EXCERPT PROVIDED.

· · ·

Official Journal of the European Union

C 6/44

(Case T-757/16)

(2017/C 006/55)

Language of the case: French

Parties

Applicant: Société générale (Paris, France) (represented by: A. Gosset-Grainville, C. Renner and P. Kupka, lawyers)

Defendant: European Central Bank

Form of order sought

The applicant claims that the General Court should:

annul the European Central Bank’s Decision No ECB/SSM/2016-02RNE8IBXP4ROTD8PU41/72 of 24 August 2016;

order the European Central Bank to pay all the costs in any event.

Pleas in law and main arguments

In support of the action, the applicant relies on five pleas in law.

1.First plea in law, alleging that lack of competence vitiates the decision of the European Central Bank (ECB) of 24 August 2016 rejecting the request of the applicant for exposure on the French Caisse des Dépôts et Consignations, resulting from centralised funds in the context of regulated savings, to be excluded from the leverage ratio calculation (‘the contested decision’), in so far as, having confirmed that all of the conditions laid down in the applicable EU legislation had been met, the ECB was not competent to refuse to grant the exclusion requested.

· · ·

DATA SHOWN.
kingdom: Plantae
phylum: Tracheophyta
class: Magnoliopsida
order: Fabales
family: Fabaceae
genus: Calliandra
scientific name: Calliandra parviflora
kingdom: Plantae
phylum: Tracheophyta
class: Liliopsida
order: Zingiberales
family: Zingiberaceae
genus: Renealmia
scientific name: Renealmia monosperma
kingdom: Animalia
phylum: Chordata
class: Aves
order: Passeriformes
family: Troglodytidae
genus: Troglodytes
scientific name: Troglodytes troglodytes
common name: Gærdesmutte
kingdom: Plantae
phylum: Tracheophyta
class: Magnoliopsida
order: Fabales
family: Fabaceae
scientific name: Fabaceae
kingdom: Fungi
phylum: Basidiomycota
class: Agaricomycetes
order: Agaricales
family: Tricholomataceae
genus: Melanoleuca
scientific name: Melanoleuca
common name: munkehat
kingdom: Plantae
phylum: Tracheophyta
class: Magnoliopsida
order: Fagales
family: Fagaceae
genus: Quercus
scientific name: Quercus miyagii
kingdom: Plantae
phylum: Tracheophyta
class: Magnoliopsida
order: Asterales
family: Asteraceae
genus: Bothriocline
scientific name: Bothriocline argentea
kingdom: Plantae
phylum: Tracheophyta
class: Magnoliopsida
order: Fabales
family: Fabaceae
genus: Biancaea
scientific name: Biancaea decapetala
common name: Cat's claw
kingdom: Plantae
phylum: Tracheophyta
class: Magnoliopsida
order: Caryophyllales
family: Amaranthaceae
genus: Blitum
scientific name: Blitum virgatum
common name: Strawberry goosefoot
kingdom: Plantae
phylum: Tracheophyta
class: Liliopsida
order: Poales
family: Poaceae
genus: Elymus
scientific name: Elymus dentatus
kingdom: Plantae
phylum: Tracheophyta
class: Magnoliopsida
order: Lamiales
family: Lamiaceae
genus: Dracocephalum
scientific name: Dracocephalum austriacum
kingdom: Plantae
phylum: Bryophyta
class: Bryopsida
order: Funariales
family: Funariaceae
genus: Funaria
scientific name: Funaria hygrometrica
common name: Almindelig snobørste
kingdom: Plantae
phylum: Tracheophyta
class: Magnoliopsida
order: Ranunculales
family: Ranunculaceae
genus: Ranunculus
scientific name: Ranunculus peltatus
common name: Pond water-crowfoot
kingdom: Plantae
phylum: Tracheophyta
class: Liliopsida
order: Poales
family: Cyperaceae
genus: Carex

· · ·

TASK DESCRIPTION.
Say whether each statement agrees with the case notice, answering yes or no and quoting the words of the notice that decide it. 1. The applicant relies on five pleas in law. 2. The language of the case is English. 3. The contested decision of the European Central Bank is dated 24 August 2016. The entries come from a different source than the case notice.

EXERCISE SOLUTION.
1. Yes: "the applicant relies on five pleas in law."
2. No: "Language of the case: French"
3. Yes: "the decision of the European Central Bank (ECB) of 24 August 2016"